Nowadays, on an individual level, we do in certain people see manifested a kind of global culture. Over half the books I read are translations. I watch a lot of foreign subtitled movies and listen to a lot of music from other languages. The visual artists whose works I consume the most are from Spain, France and Germany. Through childhood and adolescence my culture was almost entirely American, but for the last 10 years or so it has been truly global. Maybe it is different for people in countries that are not comprised mostly of immigrants, but I struggle to find in myself and my life anything uniquely Canadian. When I was obsessed with German philosophy and German composers I felt more German than anything. When I was deeply into Zen Buddhism my thoughts turned most to China and Japan. White British Columbians who do not partake of higher culture are not going to be this way. They are going to be predominantly American culturally. But the intellectuals and aesthetes I know are more globally than they are nationally minded.

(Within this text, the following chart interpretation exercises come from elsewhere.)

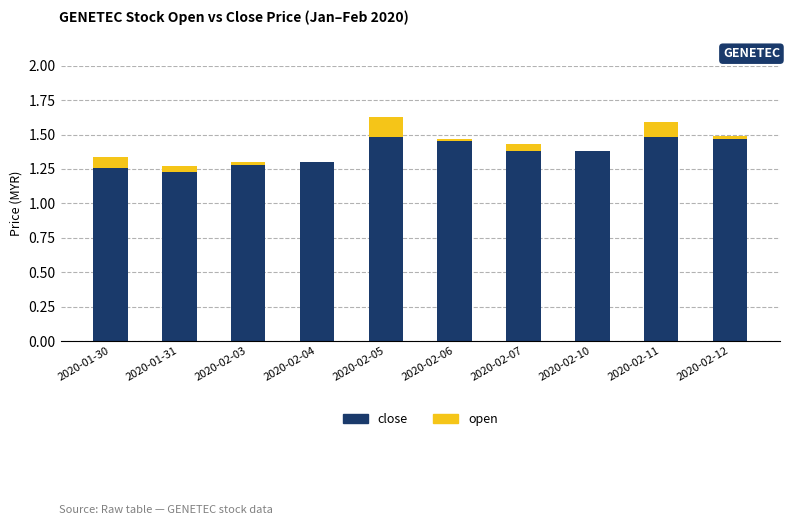

What are all the series names shown in the legend?

close, open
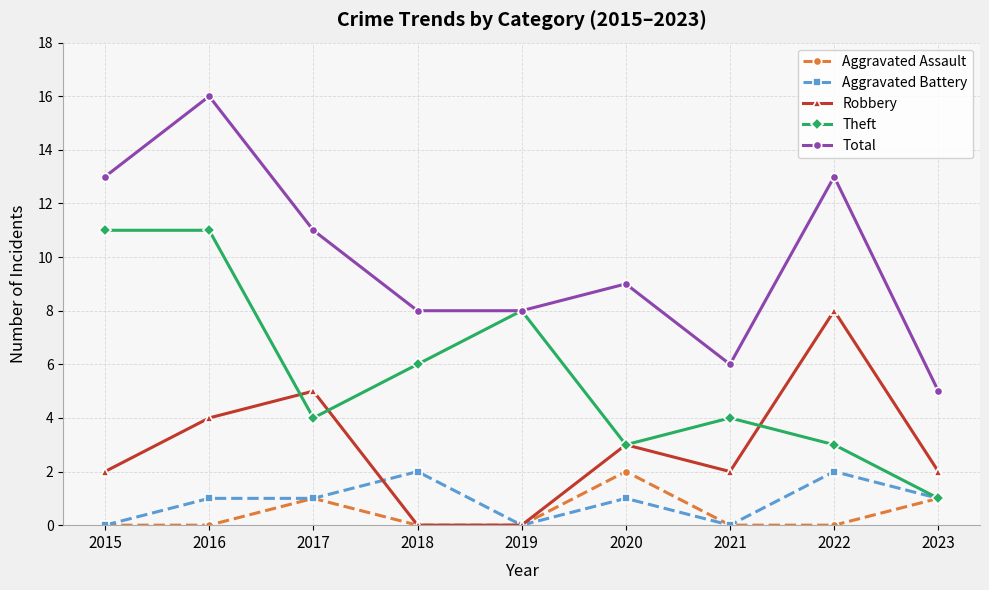

Which series has the largest range (max minus min)?

Total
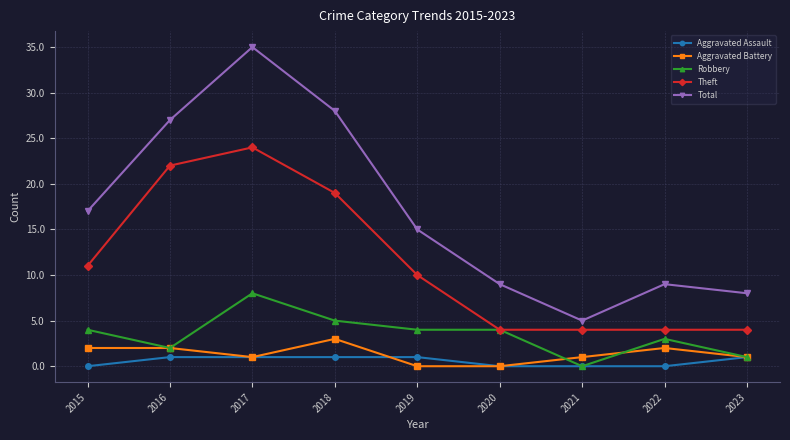

What is the difference between the highest and lowest values at 2022?

9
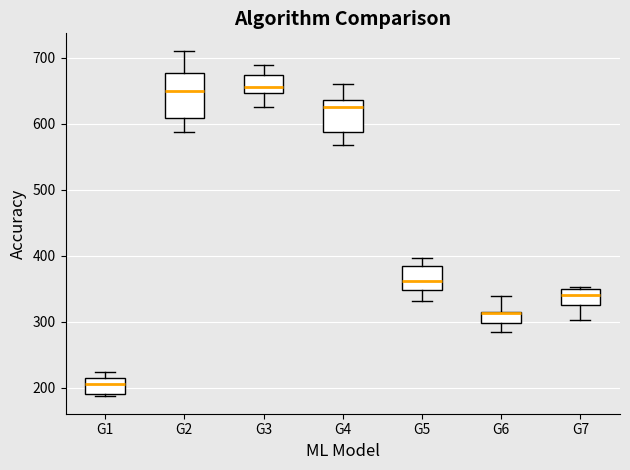

Where is the upper edge of the box for G6 on the y-axis? The values are not printed on the chart, so give them approximately, as read against the axis.

310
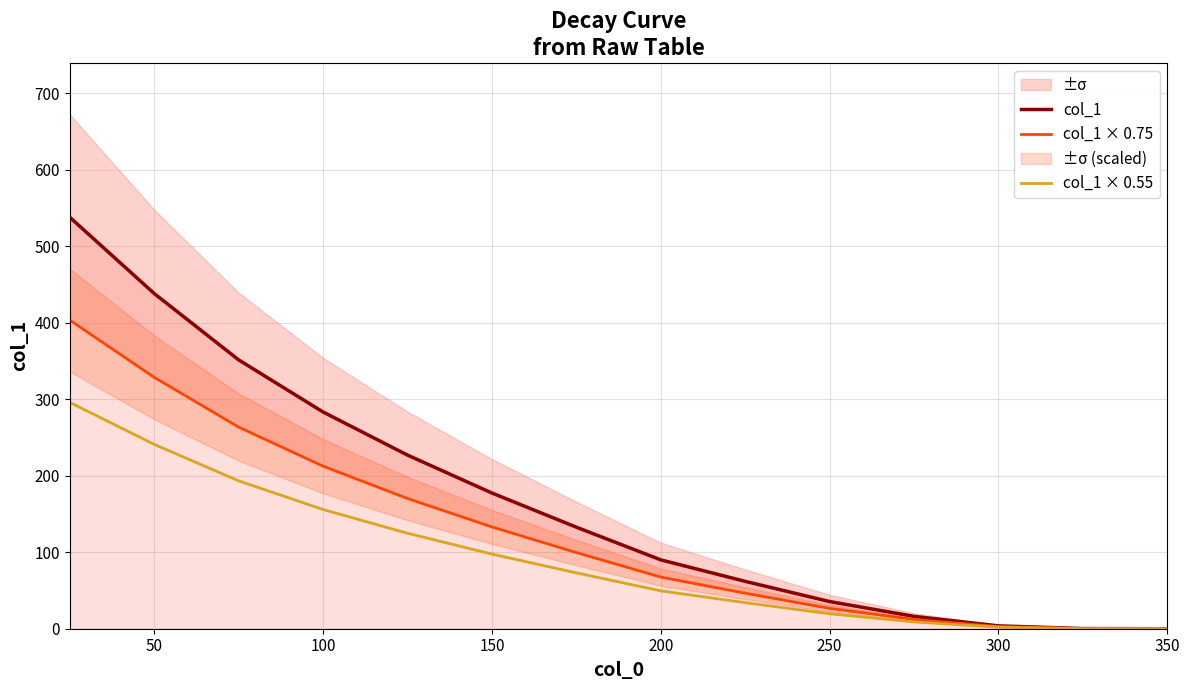

True or false: col_1 × 0.75 has more than 0 points higher than both neighbors.

False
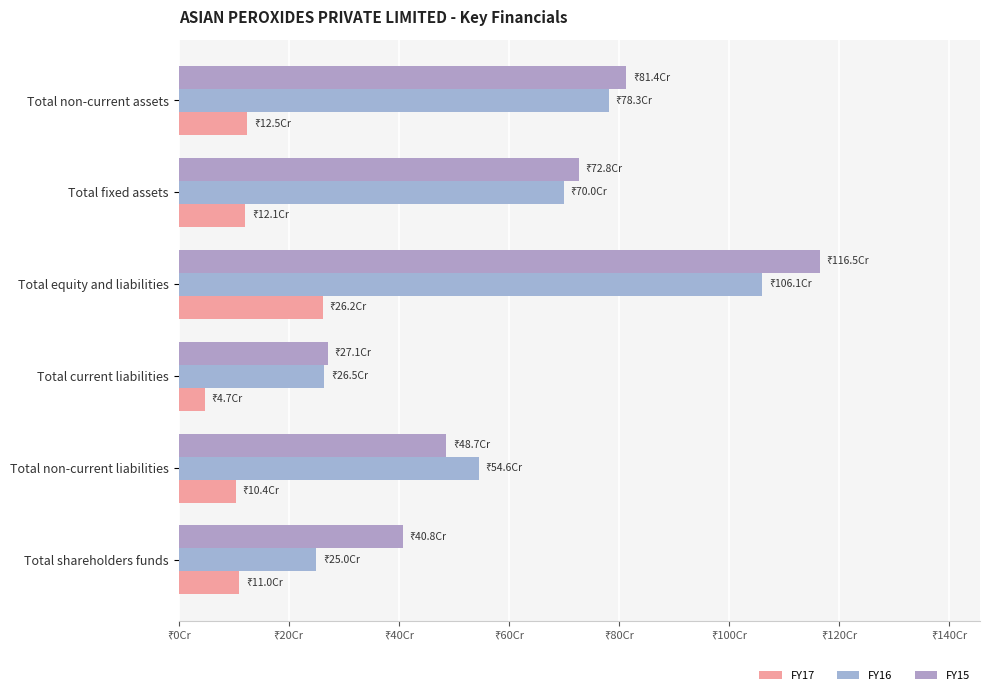

What is the greatest value displayed?

1165452000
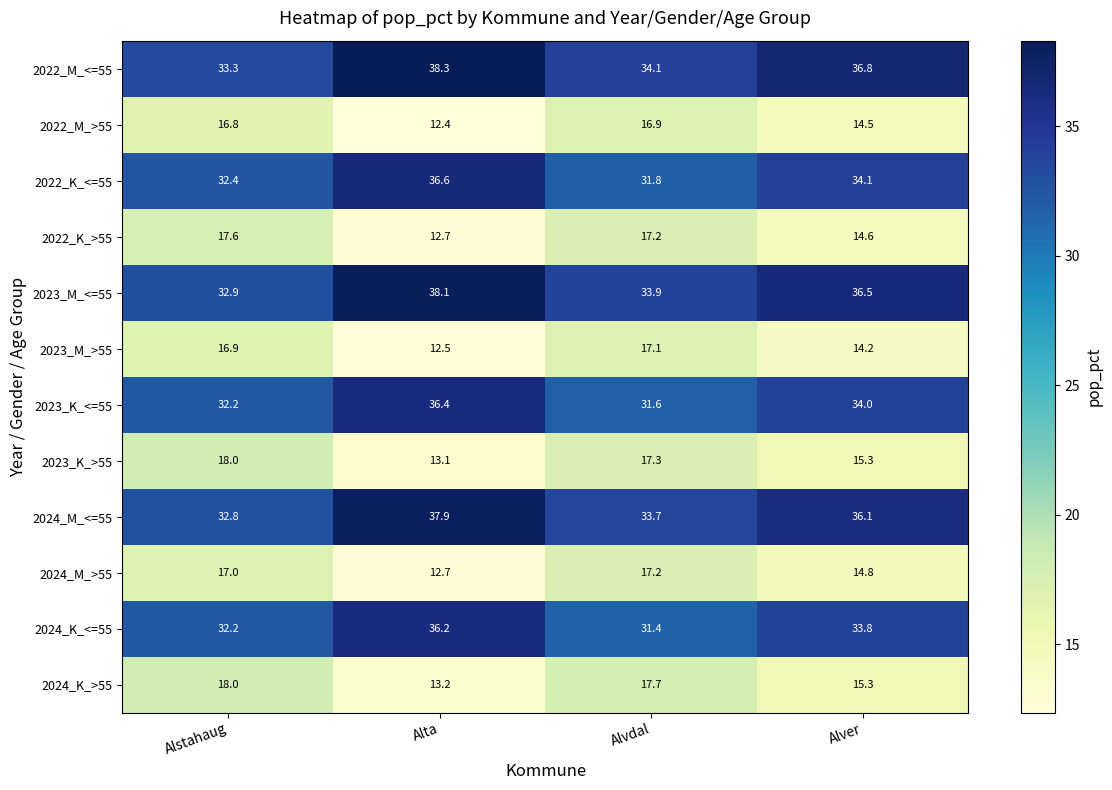

What is the average value of the 2024_K_<=55 series?

33.4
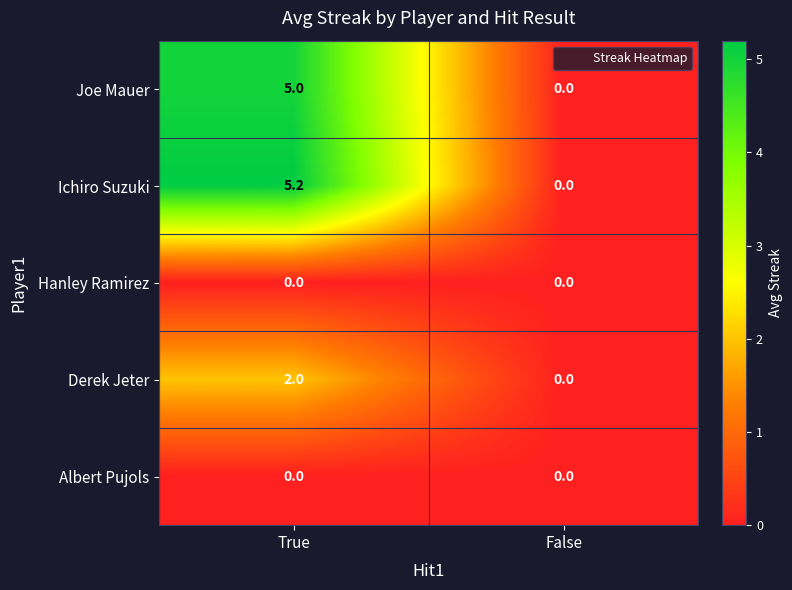

How many values in Derek Jeter are above zero?

1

“To practice any art, no matter how well or badly, is a way to make your soul grow. So do it.”
- Kurt Vonnegut
Of course culture is global, and no culture is 100% autonomous from outside influences. But as culture diffuses, even on a national level, it gets wrapped up in power struggles and ceases to become universal. The struggle to define what is Canadian is one example of this. There are some traces of cohesion, but when we unravel something that seems "Canadian" -- such as, the donut as a working-class snack food -- we find regional distinctions throughout Southern Ontario alone. The landscape art of the Group of Seven was initially asserted (more so by commercial interests such as railway and hospitality industries) as "Canadian" despite the obvious fact that it was created for a privileged group of Ontarians. And while Hockey Night in Canada transformed the spectator experience of hockey, there has never been a universal (at least, a meaningfully national) acceptance of why hockey is important, who can play it, who can watch, how to play it, etc. Your struggle to find anything uniquely Canadian might be the result of circumstances that have separated inhabitants of Canada for hundreds of years, and that has resulted in a fairly fragmented culture even with mass media. (This is a struggle I have almost given up on myself)
My objection with the idea of a single, "blended" culture is not the notion that people are able to share more ideas, values, forms of expression and material goods with each other. I accept this, but I reject the atheist's suggestion that we are all 100% free to ameliorate the cultures before us (as if cultures have a start and end date? As if there is a single authority on who does this cultural ameliorating? As if "ameliorating" even makes sense when you consider some of the cultural downsides of reliance on information technologies and mass media?). There are circumstances that draw people to accept particular cultural elements and reject/reshape others, and while we might be more free to do this now with certain technologies, circumstances (including language) still play a major role in how culture becomes diffused.
Last edited by Shevek; 06-06-2013 at 02:54 PM.
I have to admit that I don`t know much about Canada and I ma sorry for thatHowever I do my best to change it in the future
As a child I was forced to read polish literature but I remember having some problems with understanding it. Then I studied at polish department. Now, I read mostly english and spanish literature. However there are few polish books which I like. I write in spanish mostly, sometimes in english. I started writing something in polish but it takes me much effort to finish it, I must say.
I agree that nowadays our culture is global and probably this process cannot be stopped. Thanks to this fact I can talk with you now.